The Record
- The July 27, 2005 front page of The Record.
- Type: Daily newspaper
- Format: Broadsheet
- Owner: USA Today Co.
- Founder: Irving Martin
- Editor: Sheyanne Romero
- Founded: 1895
- Language: English
- Headquarters: 445 W. Weber Ave., Suite 226 Stockton, CA 95202 United States
- Circulation: 14,500 Daily 23,200 Sunday
- ISSN: 2996-8720 (print) 2996-8739 (web)
- OCLC number: 30442989
- Website: recordnet.com

= The Record (Stockton, California) =

Newspaper in Stockton, California

The Record is a daily newspaper based in Stockton, California, serving San Joaquin and Calaveras Counties. It is owned by USA Today Co.

== History ==
The Record was first published by Irving Martin on April 7, 1895. Martin died in 1952 and was succeeded by his grandson Irving L. Martin and Ross Williams. In 1966, Williams died. In 1967, I.L. Martin died.

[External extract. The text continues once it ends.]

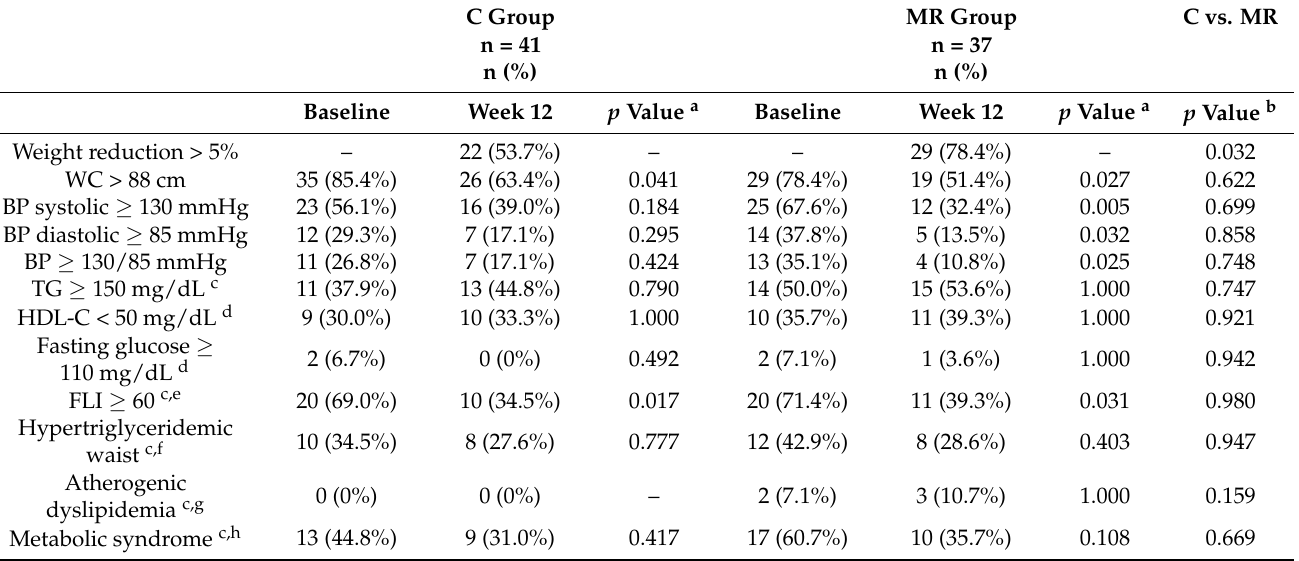
Table 3. Changes in the cardiometabolic risk profile in overweight women at baseline and after dietary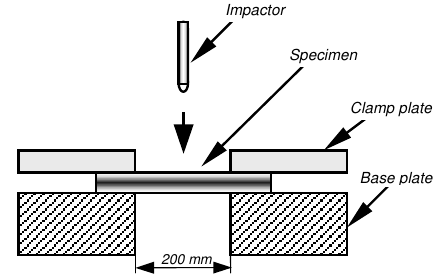
Fig 1. Vertical drop-weight impact test according to Airbus- Norm AIITM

Speidel Newspapers, Inc. bought the newspaper from the Martin family in 1969. The company merged with the Gannett Company in 1977, and sold The Record to the Omaha World-Herald Company in 1994. Ottaway Community Newspapers bought The Record for $144 million in 2003.

The company's name was later changed to Dow Jones Local Media Group, and was sold by News Corp in 2013 to Fortress Investment Group for $87 million. The newspapers were managed by GateHouse Media, which soon after the sale filed prepackaged Chapter 11 bankruptcy to restructure its debt obligations in order to accommodate the acquisition.

In October 2018, The Record closed its press facility. In 2019, GateHouse merged with Gannett. In March 2022, The Record moved to a six day printing schedule, eliminating its printed Saturday edition. In March 2024, The Record announced it will switch from carrier to postal delivery.